Directive:
Across the data below, in how many lines does the word "infty" appear? Give only the number.

START Input

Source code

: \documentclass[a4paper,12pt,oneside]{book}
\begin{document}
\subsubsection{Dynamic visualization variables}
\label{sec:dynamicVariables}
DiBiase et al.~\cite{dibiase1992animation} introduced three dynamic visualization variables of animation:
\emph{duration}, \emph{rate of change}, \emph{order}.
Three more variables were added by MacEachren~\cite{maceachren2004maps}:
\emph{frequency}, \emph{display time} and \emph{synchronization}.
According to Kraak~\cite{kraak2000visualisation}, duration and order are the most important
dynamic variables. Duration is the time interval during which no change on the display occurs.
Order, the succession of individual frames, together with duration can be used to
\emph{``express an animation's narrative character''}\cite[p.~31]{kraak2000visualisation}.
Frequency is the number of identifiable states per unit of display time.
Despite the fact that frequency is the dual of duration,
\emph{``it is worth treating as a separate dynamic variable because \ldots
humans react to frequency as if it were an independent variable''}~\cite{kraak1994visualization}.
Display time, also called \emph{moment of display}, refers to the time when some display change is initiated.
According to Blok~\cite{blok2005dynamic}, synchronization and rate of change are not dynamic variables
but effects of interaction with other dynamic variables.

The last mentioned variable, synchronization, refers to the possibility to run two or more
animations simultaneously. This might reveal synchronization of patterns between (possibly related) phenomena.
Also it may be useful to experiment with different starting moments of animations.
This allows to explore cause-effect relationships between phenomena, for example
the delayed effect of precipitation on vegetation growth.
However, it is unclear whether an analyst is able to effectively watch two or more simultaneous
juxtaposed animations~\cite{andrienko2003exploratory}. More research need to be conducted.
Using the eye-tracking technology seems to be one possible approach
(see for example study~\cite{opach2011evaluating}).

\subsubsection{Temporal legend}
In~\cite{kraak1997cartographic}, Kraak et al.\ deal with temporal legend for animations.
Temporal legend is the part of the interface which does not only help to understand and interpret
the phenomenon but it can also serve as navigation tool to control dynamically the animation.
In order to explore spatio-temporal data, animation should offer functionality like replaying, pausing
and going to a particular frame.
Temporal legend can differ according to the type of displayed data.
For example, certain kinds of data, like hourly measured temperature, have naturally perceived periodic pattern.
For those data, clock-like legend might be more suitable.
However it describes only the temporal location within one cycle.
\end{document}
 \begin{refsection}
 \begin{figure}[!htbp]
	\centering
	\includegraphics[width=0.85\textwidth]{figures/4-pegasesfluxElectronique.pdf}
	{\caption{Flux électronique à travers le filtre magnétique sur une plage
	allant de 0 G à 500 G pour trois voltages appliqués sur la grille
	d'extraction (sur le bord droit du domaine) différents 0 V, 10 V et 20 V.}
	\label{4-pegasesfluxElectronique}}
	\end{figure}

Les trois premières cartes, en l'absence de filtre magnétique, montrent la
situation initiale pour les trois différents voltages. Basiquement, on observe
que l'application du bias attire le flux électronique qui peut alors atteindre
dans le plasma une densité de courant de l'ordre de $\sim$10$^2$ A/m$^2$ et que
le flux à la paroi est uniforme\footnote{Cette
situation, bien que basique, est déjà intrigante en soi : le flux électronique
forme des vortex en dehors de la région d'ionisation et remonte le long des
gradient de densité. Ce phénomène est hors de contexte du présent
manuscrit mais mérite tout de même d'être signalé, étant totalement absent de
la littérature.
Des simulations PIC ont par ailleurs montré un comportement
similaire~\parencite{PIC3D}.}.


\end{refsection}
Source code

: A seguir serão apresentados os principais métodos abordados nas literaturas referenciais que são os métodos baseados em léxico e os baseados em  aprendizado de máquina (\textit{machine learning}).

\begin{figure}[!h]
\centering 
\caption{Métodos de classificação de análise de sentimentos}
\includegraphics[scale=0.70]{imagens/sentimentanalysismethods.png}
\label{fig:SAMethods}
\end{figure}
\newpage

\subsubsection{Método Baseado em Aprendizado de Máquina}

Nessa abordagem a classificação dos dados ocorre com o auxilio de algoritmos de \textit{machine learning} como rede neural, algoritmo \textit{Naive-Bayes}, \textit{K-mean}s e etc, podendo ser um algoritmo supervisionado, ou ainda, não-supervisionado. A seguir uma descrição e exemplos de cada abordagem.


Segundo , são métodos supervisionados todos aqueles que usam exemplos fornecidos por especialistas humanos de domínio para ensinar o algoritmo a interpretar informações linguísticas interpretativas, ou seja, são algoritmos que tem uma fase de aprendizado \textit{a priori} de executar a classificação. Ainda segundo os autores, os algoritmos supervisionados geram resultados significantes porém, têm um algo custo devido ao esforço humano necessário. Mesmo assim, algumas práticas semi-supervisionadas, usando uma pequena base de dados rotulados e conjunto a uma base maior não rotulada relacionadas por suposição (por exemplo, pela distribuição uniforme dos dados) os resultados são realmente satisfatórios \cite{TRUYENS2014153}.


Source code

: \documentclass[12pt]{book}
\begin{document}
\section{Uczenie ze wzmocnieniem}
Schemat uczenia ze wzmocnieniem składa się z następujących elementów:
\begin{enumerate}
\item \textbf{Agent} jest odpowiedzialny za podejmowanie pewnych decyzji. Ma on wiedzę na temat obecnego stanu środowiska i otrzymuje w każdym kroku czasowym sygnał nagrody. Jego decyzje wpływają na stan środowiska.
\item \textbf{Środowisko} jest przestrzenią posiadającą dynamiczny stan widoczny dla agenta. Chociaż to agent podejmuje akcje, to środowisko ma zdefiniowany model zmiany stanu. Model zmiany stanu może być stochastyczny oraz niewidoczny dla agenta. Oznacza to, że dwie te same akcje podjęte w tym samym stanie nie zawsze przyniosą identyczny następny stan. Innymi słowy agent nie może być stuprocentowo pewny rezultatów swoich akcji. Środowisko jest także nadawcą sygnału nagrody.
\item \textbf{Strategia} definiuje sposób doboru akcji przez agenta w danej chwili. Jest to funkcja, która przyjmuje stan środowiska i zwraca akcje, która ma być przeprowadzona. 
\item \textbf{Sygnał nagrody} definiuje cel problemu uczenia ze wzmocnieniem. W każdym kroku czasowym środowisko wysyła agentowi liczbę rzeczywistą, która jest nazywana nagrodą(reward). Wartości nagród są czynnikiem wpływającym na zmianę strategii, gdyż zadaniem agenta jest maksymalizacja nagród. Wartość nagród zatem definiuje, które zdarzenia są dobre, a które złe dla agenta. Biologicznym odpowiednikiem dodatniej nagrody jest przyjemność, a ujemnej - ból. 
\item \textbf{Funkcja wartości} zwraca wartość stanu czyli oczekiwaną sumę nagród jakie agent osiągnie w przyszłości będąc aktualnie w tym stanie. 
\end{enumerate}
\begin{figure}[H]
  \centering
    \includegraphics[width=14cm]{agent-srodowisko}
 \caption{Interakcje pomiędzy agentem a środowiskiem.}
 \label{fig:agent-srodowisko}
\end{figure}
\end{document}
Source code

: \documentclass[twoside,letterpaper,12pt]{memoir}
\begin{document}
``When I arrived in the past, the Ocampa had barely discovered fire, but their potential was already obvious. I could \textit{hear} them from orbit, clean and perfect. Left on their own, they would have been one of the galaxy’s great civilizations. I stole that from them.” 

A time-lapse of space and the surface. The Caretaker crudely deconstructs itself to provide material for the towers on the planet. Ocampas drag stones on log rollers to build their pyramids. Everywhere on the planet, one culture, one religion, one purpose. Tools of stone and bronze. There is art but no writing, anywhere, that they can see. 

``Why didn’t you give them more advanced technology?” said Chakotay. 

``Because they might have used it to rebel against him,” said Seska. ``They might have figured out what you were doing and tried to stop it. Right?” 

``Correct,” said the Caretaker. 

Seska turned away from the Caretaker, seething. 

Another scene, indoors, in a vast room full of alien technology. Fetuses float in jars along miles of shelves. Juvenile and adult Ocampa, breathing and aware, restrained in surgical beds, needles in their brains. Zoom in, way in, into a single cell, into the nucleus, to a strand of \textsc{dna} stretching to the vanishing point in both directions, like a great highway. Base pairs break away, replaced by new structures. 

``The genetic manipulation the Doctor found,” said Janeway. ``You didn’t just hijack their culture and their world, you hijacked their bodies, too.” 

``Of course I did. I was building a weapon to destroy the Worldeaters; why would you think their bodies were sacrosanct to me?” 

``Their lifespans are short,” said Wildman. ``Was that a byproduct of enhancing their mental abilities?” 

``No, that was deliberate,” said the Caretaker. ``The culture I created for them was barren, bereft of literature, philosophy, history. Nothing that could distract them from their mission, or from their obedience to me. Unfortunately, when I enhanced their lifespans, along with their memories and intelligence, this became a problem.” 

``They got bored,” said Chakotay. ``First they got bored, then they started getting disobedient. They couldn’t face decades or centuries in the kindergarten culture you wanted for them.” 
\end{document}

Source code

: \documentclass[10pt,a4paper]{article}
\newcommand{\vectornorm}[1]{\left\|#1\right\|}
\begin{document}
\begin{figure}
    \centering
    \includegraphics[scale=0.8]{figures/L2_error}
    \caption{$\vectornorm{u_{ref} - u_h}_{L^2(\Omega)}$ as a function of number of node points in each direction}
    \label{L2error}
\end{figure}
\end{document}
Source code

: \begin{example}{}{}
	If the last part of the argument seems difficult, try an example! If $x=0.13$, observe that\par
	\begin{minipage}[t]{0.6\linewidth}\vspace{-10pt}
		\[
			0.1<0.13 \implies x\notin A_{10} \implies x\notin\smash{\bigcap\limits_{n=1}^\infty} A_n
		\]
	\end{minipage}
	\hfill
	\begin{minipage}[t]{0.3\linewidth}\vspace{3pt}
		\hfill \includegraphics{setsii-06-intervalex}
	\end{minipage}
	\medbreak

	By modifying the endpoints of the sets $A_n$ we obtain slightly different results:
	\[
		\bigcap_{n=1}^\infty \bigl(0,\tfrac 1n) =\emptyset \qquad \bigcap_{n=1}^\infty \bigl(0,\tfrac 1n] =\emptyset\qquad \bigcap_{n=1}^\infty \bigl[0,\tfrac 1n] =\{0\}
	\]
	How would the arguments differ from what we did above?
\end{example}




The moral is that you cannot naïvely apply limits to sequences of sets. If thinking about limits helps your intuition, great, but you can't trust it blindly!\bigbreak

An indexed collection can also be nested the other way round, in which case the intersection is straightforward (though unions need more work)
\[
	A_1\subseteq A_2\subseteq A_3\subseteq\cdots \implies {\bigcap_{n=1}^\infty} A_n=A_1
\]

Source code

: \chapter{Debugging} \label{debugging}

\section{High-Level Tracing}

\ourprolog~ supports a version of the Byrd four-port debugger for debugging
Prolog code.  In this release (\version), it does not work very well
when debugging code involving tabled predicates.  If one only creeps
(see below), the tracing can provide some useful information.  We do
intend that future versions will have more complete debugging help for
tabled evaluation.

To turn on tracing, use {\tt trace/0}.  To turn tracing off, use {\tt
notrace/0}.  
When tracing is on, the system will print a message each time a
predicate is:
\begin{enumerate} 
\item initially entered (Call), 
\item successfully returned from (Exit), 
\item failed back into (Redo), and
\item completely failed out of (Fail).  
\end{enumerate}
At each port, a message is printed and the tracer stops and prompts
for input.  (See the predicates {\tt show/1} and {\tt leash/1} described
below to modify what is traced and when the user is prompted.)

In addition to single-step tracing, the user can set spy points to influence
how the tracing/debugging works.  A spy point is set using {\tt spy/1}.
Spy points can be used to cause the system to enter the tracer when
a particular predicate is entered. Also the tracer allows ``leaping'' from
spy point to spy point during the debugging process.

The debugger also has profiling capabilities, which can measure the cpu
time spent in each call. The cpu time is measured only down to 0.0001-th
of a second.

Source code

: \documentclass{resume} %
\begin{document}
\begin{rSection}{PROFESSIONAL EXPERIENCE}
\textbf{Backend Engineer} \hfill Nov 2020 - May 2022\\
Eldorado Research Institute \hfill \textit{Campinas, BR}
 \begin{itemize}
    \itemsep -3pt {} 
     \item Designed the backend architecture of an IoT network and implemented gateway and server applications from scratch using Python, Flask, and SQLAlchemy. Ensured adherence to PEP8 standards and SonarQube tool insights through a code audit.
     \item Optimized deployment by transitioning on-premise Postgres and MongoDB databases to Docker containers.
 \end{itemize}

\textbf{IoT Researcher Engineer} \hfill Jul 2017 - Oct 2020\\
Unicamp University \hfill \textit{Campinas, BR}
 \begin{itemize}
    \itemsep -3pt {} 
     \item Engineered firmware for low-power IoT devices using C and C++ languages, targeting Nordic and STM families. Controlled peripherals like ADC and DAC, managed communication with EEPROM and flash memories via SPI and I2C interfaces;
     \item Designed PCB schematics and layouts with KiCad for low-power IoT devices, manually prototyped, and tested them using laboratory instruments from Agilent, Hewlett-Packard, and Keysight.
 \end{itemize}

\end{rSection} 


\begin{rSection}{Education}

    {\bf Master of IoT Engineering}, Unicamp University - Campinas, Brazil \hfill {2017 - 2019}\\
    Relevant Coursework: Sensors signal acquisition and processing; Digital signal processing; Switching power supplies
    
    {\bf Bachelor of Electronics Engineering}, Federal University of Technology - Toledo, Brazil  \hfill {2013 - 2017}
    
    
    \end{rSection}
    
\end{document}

END Input

Task solution:
3